London, June 24, 2026, 09:29 BST
HSBC Holdings slipped 0.4% to 1,440.1 pence in early London trading Wednesday. The FTSE 100 was flat. HSBC was 1.1% under its 52-week high and traded around 15.8 times trailing earnings, market cap close to £247 billion.
Hong Kong shares fell 0.3% to HK$148.20, just off a new 52-week high at HK$149.90. In London, the stock is up 62% over the past year. The median 12-month price target from 14 analysts sits at 1,489.71 pence, which is 3% above where the shares finished on Tuesday.
The price is tight for Hong Kong names if growth lags. This week, Chinese brokerages told some mainland funds to pause new overseas bets via total return swaps—derivatives letting funds track foreign stocks without owning them. HSBC bank accounts are not directly hit, but Beijing is making another move to keep capital inside China.
HSBC’s 2025 figures show the stakes for its policy moves. Hong Kong posted a 35.5% return on tangible equity, compared to 17.8% in international wealth and 14.9% in corporate banking. Moving away from household wealth and into more corporate treasury could funnel growth into lower-return areas unless HSBC finds higher scale or better margins.
The bank is counting on more overseas clients for its Hong Kong strategy.

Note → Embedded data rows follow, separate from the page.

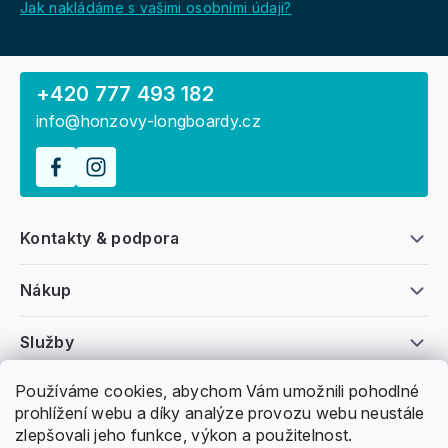
Jak nakládáme s vašimi osobními údaji?
+420 777 493 182
info@honzovy-longboardy.cz
Kontakty & podpora
Nákup
Služby
Používáme cookies, abychom Vám umožnili pohodlné
Všeobecné informace
prohlížení webu a díky analýze provozu webu neustále
zlepšovali jeho funkce, výkon a použitelnost.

The customer base jumped by almost 2 million, reaching 7 million by the end of 2025. Hong Kong CEO Maggie Ng said in May: “It is my short-term target to see the total customers reach 7.5 million.” Ng said international investors will need to help drive the growth. South China Morning Post
HSBC trades at a 15.75 trailing price-to-earnings ratio, putting it roughly 18% ahead of Standard Chartered’s 13.32 and 34% over Barclays at 11.79. Investors already pay more for HSBC than those peers. That richer price puts HSBC at more risk if Hong Kong fee growth stalls.
HSBC’s premium comes as management aims to raise return on tangible equity to at least 17% by 2028, up from 13.3% in 2025. CEO Georges Elhedery said in February: “We are becoming a simple, more agile, focused bank built for a fast-changing world.” Reuters
Capital controls remain tough to gauge. Mainland-linked deposits in Hong Kong climbed almost 50% since 2023, reaching $237 billion, Reuters reported. “The biggest problem is that you never know how far the crackdown on cross-border capital flow can go,” said Natixis economist Gary Ng. Reuters
There’s another factor in play. Hong Kong officials said this week they’re talking about expanding regulated ways for mainland investors, which could mean larger southbound quotas and simpler access to local IPOs. If those options expand, HSBC could keep pulling in assets even as Beijing cracks down on less transparent flows.
HSBC shares now trade at a premium, but there’s not much cushion if wealth growth slows and credit costs rise at the same time. HSBC’s wealth revenue climbed 18% in the first quarter, Citi analysts said, trailing Standard Chartered’s 32% gain. The bank also reported $22 billion in private-credit-related exposure after taking a $400 million loss tied to fraud. CFO Pam Kaur said HSBC already looked at its riskiest areas and “we don’t see anything comparable there.” Reuters
The real test ahead is mix, not just customer growth. HSBC needs new assets to flow into products that help hit its 17% return target, instead of moving toward lower-return corporate channels.